• [Travail demandé]
• a. Recopiez le passage du texte source compris entre "L'article 12 régit" et "est aussi réglementé.", ces deux bornes incluses.
• b. D'après le texte source, quelle redevance la vente de tuiles entraîne-t-elle ?

• [Texte source]
L'article 1, assez libéral, accorde aux habitants le droit "de prendre des pourceaux étrangers", mais ils seront tenus dans les huit jours "d'en déclarer le nombre au vrai audit seigneur commandeur ou à son procureur... sous peine de confiscation..", et surtout ils "seront tenus de bailher pour chaque pourceau quinze deniers tournois..".

Même libéralité pour la vente "du bois mort et gâté", c'est-à-dire du bois de  chauffage, mais "ce en cas de nécessité, et pour acheter d'huile, de sel et autres vivres". Il semblerait donc que se constituait en cas de besoin une sorte de coopérative pour ravitailler collectivement la communauté (art. 2).

La vente aux étrangers de "fustes" (bois d'oeuvre) et pierres de taille est seulement soumise à la permission du commandeur (art. 3), mais celle de "tuiles", c'est-à-dire de lauzes, donne lieu à une modeste redevance "d'un denier par charretée".

 L'article 12 régit l'usage du bois du seigneur dans lequel "personne ne pourra entrer pendant le temps des fraises et des glands". Le ramassage du bois est aussi réglementé.

• [Données fournies]
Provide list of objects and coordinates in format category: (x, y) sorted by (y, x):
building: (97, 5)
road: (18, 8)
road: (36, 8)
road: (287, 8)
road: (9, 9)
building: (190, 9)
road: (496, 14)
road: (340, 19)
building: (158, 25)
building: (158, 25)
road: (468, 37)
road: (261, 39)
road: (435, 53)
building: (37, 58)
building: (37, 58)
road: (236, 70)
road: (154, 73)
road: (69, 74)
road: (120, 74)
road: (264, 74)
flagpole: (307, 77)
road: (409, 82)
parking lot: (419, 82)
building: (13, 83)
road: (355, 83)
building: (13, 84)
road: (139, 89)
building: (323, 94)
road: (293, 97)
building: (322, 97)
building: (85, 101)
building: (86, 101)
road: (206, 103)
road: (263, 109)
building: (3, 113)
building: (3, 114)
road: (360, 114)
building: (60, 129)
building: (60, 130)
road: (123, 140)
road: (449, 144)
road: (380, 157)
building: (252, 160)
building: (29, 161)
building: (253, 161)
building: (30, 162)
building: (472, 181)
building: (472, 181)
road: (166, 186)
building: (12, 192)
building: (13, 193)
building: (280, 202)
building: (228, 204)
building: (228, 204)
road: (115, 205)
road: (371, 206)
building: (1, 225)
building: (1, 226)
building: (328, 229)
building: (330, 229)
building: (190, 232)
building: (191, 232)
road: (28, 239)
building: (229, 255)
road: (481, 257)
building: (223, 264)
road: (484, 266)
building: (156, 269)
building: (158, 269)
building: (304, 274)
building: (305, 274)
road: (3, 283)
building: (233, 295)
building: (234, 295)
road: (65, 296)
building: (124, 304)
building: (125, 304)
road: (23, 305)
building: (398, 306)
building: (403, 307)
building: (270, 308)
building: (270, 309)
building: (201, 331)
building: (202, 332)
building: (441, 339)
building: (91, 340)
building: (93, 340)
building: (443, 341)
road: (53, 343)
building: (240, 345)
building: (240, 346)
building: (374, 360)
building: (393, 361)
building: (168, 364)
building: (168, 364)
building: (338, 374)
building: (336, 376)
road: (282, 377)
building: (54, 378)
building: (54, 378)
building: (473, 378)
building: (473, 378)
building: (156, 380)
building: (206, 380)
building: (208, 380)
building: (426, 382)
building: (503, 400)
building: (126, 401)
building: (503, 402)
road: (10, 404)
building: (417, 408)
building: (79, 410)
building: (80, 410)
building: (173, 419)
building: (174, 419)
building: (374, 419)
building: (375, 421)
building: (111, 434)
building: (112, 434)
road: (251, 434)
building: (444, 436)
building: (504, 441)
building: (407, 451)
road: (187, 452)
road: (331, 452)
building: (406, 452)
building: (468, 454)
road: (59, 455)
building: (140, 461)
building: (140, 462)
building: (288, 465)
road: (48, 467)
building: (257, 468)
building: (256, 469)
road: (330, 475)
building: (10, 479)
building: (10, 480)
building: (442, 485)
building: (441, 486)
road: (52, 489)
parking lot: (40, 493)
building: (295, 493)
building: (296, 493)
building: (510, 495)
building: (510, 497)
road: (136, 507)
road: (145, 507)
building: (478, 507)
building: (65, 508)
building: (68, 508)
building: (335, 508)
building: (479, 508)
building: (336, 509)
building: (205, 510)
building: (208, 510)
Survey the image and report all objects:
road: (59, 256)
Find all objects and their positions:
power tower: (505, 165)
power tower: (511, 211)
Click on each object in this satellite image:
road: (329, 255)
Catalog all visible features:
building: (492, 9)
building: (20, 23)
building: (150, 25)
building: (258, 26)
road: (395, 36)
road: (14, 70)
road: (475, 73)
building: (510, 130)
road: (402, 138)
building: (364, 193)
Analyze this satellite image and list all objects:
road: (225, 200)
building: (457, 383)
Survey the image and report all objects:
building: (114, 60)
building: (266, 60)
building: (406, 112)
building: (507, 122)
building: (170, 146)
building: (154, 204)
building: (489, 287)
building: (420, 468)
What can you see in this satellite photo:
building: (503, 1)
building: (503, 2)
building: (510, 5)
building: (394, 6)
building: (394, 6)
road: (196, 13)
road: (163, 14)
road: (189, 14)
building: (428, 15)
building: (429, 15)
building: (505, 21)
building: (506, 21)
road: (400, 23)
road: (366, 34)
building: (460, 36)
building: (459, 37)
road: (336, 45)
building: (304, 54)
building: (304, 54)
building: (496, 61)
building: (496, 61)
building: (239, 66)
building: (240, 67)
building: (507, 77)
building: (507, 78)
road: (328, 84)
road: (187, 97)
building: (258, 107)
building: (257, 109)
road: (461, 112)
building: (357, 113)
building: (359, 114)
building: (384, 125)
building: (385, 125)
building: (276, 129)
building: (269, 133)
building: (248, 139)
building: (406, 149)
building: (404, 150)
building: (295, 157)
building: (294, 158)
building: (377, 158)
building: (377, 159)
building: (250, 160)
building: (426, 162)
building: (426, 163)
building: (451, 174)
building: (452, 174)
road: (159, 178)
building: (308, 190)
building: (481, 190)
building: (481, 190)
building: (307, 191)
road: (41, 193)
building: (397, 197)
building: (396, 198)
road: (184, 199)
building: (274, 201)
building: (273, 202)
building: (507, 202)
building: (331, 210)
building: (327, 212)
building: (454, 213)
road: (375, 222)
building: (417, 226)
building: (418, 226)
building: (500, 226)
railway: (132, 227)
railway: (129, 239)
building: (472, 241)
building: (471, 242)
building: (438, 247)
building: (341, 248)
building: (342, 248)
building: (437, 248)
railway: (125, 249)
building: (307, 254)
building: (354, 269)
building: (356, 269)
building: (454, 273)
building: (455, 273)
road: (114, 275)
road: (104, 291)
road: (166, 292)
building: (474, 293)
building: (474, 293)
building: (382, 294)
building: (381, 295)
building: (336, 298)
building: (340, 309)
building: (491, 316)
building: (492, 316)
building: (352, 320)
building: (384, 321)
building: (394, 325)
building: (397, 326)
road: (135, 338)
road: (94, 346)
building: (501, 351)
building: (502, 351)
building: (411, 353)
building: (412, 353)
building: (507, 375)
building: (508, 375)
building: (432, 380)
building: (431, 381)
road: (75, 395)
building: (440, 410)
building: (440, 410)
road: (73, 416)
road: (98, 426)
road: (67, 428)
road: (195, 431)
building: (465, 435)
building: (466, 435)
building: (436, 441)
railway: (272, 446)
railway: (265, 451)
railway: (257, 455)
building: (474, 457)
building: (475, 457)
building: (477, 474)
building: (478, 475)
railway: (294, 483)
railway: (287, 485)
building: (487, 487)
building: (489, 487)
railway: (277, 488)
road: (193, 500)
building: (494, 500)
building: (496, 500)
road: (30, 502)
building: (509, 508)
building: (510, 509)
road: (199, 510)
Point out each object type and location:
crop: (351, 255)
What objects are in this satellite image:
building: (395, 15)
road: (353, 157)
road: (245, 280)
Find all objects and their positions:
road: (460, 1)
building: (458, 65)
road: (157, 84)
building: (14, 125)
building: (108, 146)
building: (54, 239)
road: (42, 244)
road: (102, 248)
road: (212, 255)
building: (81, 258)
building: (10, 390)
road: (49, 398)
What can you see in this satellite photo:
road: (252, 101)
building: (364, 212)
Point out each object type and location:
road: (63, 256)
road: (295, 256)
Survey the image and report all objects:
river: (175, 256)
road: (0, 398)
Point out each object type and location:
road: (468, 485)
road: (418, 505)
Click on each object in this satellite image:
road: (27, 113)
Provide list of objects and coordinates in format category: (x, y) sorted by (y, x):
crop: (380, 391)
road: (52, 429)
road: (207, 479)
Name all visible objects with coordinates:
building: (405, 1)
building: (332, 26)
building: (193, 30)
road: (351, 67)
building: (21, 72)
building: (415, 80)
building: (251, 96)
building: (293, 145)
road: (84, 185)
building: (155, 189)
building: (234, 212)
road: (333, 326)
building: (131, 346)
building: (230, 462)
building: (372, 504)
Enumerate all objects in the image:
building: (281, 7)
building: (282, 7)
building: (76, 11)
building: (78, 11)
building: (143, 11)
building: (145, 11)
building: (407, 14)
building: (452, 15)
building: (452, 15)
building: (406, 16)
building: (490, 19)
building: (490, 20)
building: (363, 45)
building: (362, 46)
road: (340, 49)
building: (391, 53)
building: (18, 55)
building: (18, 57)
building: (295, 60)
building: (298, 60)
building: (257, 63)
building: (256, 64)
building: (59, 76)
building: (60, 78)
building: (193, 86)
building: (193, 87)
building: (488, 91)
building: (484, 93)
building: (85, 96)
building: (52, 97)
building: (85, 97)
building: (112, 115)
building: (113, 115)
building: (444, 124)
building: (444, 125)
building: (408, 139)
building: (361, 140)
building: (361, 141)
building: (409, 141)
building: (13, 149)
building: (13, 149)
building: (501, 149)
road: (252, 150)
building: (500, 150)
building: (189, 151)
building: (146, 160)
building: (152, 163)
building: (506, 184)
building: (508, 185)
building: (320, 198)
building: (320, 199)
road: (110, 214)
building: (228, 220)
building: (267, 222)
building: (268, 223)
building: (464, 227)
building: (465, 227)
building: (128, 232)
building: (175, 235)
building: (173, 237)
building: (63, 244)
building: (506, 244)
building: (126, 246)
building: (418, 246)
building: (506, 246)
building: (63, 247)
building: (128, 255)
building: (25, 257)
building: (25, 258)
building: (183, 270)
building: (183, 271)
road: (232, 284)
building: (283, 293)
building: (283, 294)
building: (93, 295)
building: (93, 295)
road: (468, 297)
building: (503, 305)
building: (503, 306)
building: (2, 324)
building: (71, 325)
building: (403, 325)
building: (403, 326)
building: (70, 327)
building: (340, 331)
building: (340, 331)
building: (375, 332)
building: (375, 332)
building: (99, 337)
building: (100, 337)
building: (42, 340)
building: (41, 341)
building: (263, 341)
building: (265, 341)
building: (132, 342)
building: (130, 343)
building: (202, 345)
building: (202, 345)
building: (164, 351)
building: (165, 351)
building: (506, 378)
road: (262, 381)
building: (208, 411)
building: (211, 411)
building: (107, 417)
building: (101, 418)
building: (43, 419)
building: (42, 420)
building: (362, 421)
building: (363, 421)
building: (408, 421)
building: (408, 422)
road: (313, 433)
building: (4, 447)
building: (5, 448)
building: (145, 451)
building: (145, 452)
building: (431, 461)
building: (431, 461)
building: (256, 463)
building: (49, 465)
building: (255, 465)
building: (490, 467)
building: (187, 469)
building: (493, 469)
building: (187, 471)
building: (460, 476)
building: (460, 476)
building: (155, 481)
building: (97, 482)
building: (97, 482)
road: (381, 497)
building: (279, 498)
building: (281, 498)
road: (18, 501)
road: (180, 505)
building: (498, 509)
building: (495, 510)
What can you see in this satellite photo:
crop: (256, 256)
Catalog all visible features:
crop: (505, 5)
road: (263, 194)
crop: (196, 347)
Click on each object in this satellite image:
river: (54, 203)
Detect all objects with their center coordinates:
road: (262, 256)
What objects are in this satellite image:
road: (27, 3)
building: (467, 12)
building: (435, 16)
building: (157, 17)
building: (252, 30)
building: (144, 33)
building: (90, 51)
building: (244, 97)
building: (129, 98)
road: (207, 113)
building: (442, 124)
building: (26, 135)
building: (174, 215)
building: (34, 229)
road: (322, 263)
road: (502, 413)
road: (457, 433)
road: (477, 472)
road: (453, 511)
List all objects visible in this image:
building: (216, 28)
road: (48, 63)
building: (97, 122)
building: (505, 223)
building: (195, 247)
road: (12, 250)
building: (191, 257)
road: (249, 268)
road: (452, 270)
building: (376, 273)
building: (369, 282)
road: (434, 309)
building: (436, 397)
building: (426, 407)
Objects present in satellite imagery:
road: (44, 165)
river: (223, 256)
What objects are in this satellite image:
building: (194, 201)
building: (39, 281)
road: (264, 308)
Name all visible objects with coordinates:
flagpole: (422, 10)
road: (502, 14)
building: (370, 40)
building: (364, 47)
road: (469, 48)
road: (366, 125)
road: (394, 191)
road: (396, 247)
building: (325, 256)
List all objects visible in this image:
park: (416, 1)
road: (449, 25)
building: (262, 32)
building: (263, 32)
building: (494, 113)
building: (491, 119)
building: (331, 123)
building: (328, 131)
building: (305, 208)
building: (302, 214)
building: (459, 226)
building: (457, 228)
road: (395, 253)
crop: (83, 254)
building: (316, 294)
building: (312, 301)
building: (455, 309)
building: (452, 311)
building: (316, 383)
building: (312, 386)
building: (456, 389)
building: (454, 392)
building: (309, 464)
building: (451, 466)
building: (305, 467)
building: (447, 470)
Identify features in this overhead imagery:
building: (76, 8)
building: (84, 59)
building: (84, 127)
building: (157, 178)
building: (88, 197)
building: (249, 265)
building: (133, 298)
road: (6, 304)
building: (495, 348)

• [Corrigé]
• a.
L'article 12 régit l'usage du bois du seigneur dans lequel "personne ne pourra entrer pendant le temps des fraises et des glands". Le ramassage du bois est aussi réglementé.

• b. Elle entraîne une modeste redevance d'un denier par charretée.